- **TEKS DOKUMEN**
Pada kedua pasal tersebut, hanya memuat frasa "pendidikan kewarganegaraan" bagi kurikulum wajib pada jenjang pendidikan dasar, menengah, dan pendidikan tinggi. Ketidaktegasan dalam memuat pendidikan Pancasila sebagai kurikulum wajib dalam UU Sisdiknas dapat berakibat pada tafsir yang berbeda dalam menyusun peraturan pelaksana dari undang-undang tersebut, yaitu Peraturan Pemerintah (asas lex superior derogat legi inferior). 

Hanya saja, di dalam bagian Penjelasan Pasal 37 ayat (1) dijelaskan bahwa Pendidikan Kewarganegaraan dimaksudkan untuk membentuk peserta didik menjadi manusia yang memiliki rasa kebangsaan dan cinta tanah air. Dan penjelasan tentang kurikulum Pendidikan Kewarganegaraan ini masih meliputi satu aspek dari 5 (lima) sila yang terkandung di dalam Pancasila, yaitu Persatuan Indonesia. Aspek lainnya tidak secara eksplisit dikemukakan dalam penjelasa pasal tersebut, baik itu aspek Ketuhanan Yang Maha Esa, Kemanusiaan yang Adil dan Beradab, Kerakyatan yang Dipimpin oleh Hikmat Kebijaksanaan dalam Permusyawaratan dan Perwakilan, maupun Keadilan Sosial bagi Seluruh Rakyat Indonesia.

- **INFORMASI YANG DIBERIKAN**
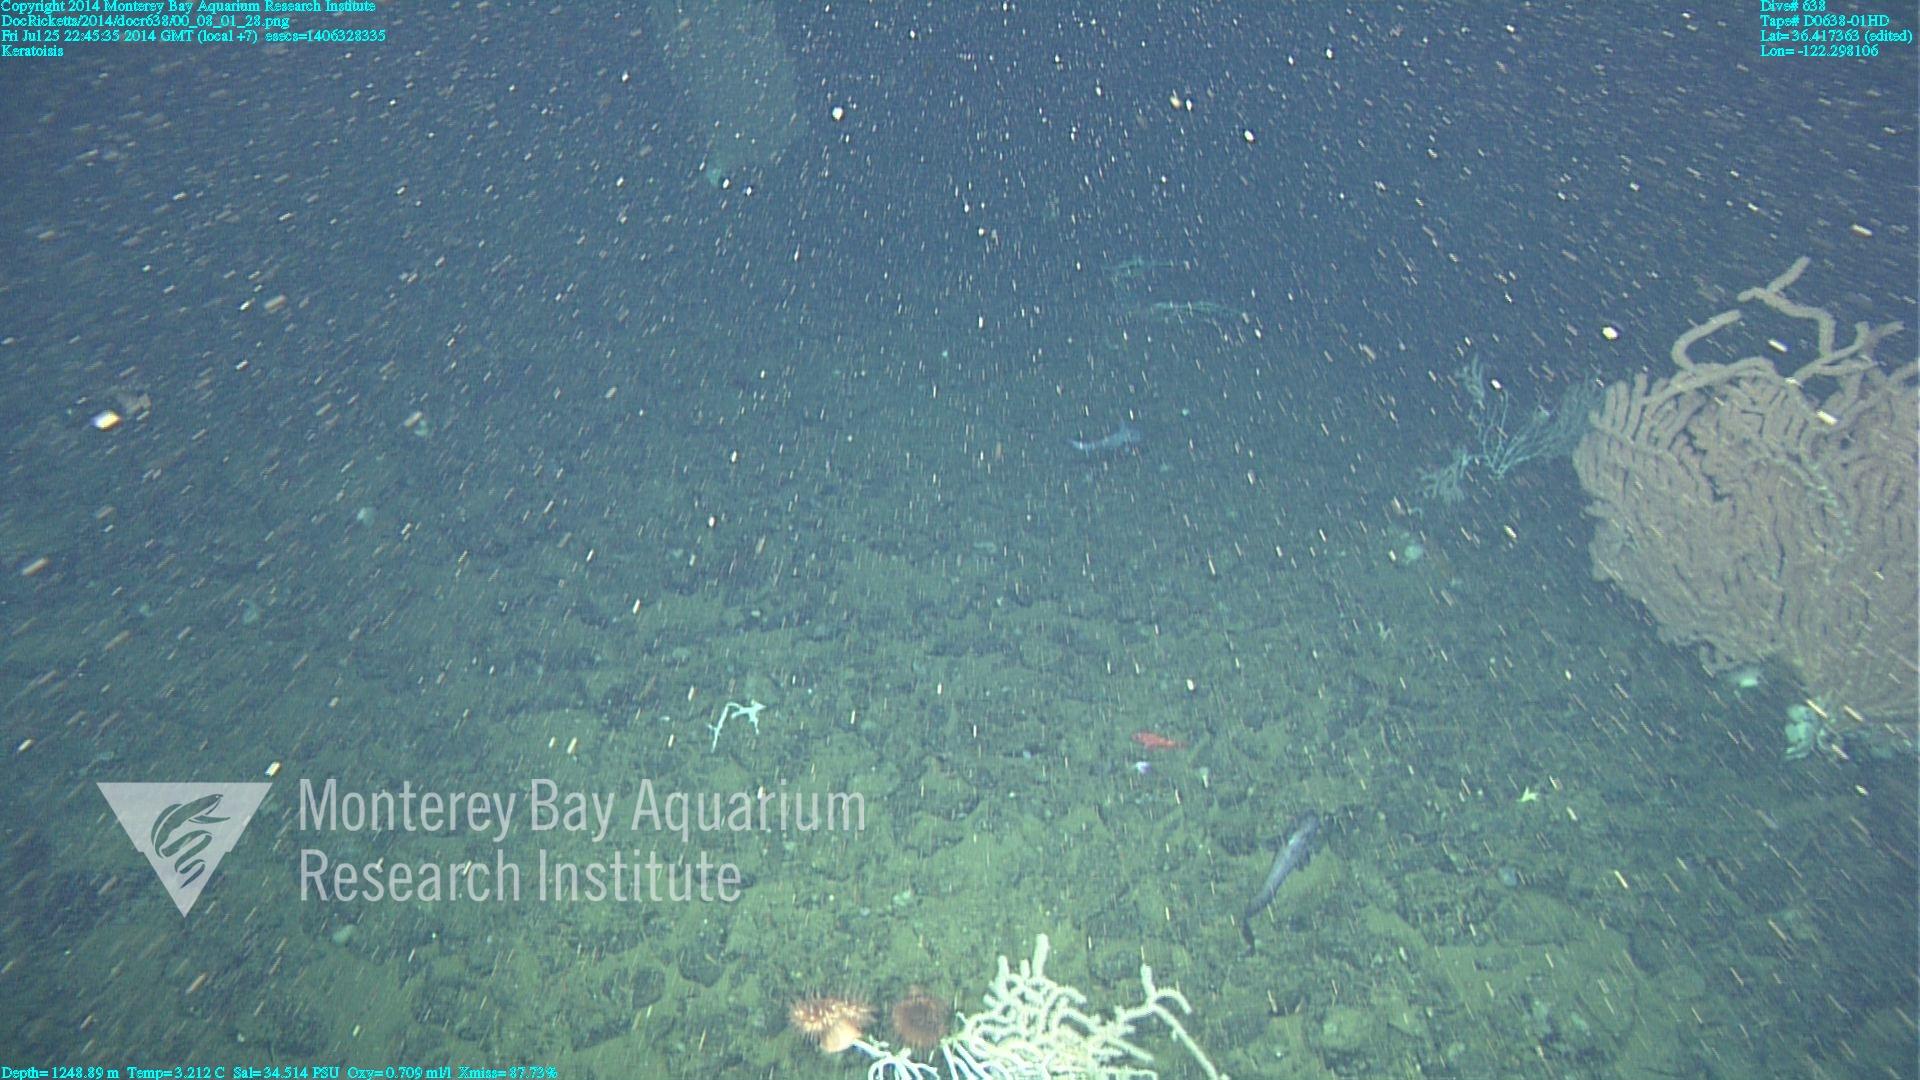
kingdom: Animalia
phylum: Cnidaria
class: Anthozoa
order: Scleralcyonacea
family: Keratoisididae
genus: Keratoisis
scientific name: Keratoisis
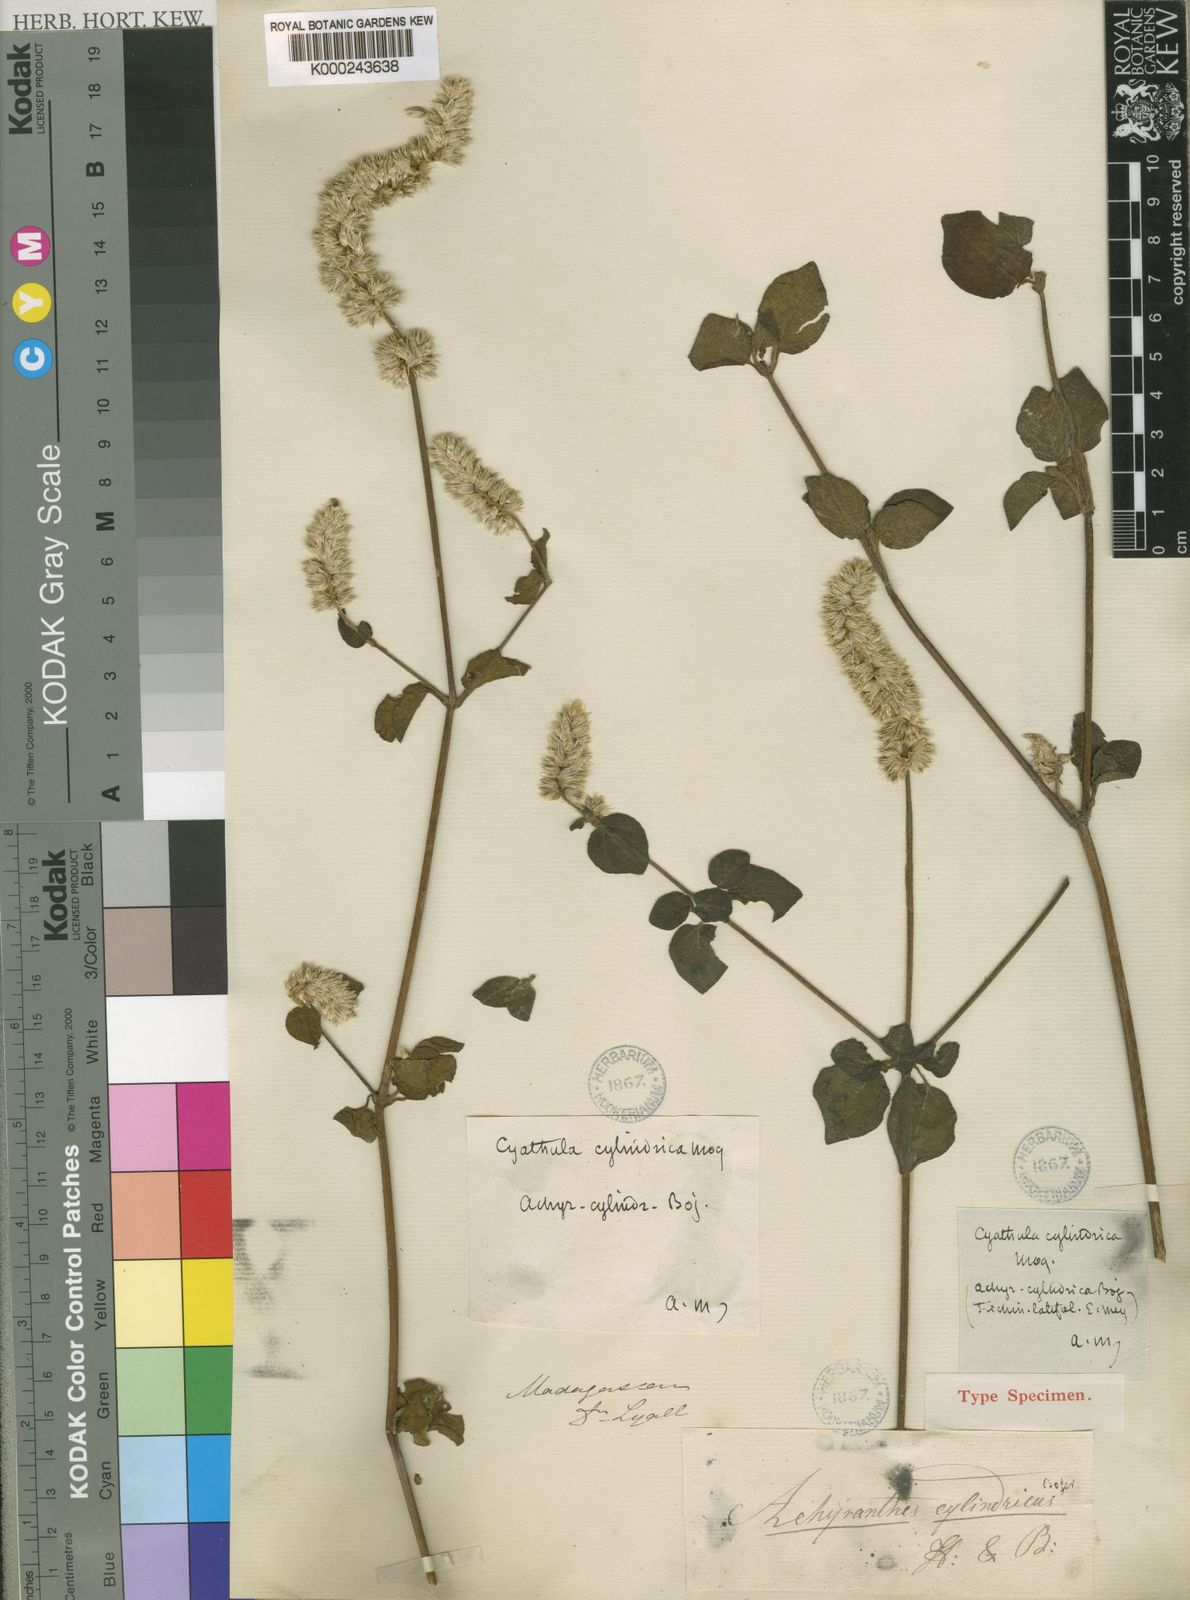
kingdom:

...

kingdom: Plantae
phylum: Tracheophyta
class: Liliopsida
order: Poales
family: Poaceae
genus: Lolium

- **DAFTAR TUGAS**
(a) Salin persis bagian teks tentang pendidikan Pancasila dalam UU Sisdiknas, mulai dari "Hanya saja, di" sampai dengan "Seluruh Rakyat Indonesia.", kedua batas itu ikut disalin.
(b) Teruskan teks tentang pendidikan Pancasila dalam UU Sisdiknas, dimulai setelah kalimat terakhirnya.

- **HASIL TIAP TUGAS**
(a)
Hanya saja, di dalam bagian Penjelasan Pasal 37 ayat (1) dijelaskan bahwa Pendidikan Kewarganegaraan dimaksudkan untuk membentuk peserta didik menjadi manusia yang memiliki rasa kebangsaan dan cinta tanah air. Dan penjelasan tentang kurikulum Pendidikan Kewarganegaraan ini masih meliputi satu aspek dari 5 (lima) sila yang terkandung di dalam Pancasila, yaitu Persatuan Indonesia. Aspek lainnya tidak secara eksplisit dikemukakan dalam penjelasa pasal tersebut, baik itu aspek Ketuhanan Yang Maha Esa, Kemanusiaan yang Adil dan Beradab, Kerakyatan yang Dipimpin oleh Hikmat Kebijaksanaan dalam Permusyawaratan dan Perwakilan, maupun Keadilan Sosial bagi Seluruh Rakyat Indonesia.

(b)
Kurikulum Pancasila

Sejak Indonesia merdeka, sudah 4 (empat) kali terjadi perubahan terhadap undang-undang Sistem Pendidikan Nasional (Sisdiknas), yakni: UU No. 4 Tahun 1950 jo. UU No. 12 Tahun 1954, UU No. 2 Tahun 1989, dan terakhir UU No. 20 Tahun 2003. Dan sejak dibentuknya undang-undang yang mengatur Sisdiknas, telah terjadi pergantian nomenklatur pembelajaran Pancasila atau Kewarganegaraan mulai dari tahun 1957 hingga kini dengan tafsir yang berbeda pula.

Dimulai pada tahun 1957, nomenklatur yang dipakai adalah Kewarganegaraan yang membahas cara memperoleh dan kehilangan kewarganegaraan. Di tahun 1961, nomenklatur tersebut berubah menjadi Civics dengan menekankan materi sejarah kebangkitan nasional, UUD 1945, dan pidato politik kenegaraan yang berkaitan dengan tema "Nation and Character Building".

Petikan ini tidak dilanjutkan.